*** Opening Data excerpt ***

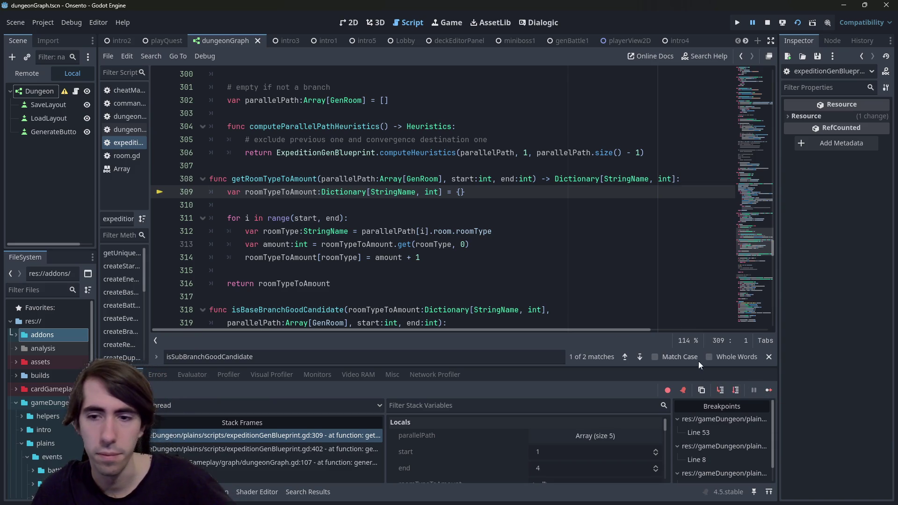
Step: Step through getRoomTypeToAmount's lines 311–313 back to line 403, then step into isSubBranchGoodCandidate
{"action": "left_click", "coordinate": [729, 389]}
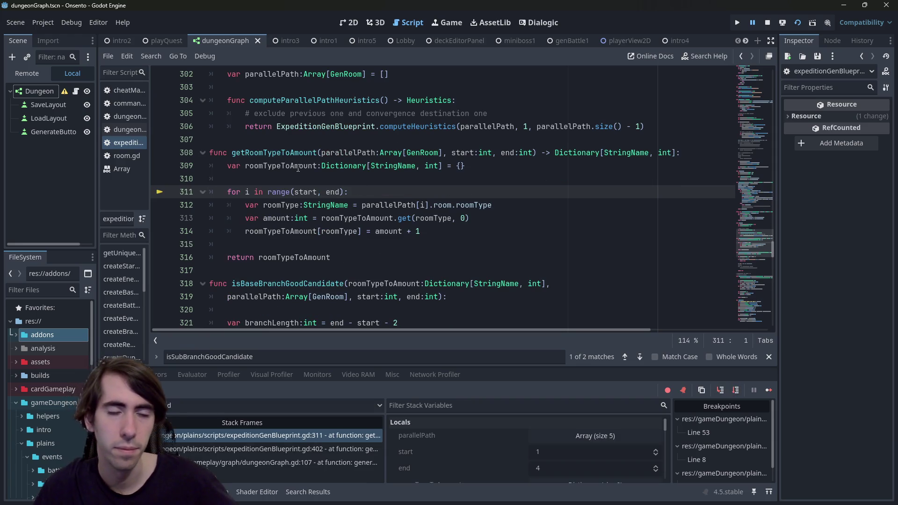
{"action": "left_click", "coordinate": [735, 391]}
{"action": "left_click", "coordinate": [736, 390]}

*** Closing Data excerpt ***

_Assignment_
Return the data above in its exact wording, with none of the pictures.

_Answer area_
Step: Step through getRoomTypeToAmount's lines 311–313 back to line 403, then step into isSubBranchGoodCandidate
{"action": "left_click", "coordinate": [729, 389]}
{"action": "left_click", "coordinate": [735, 391]}
{"action": "left_click", "coordinate": [736, 390]}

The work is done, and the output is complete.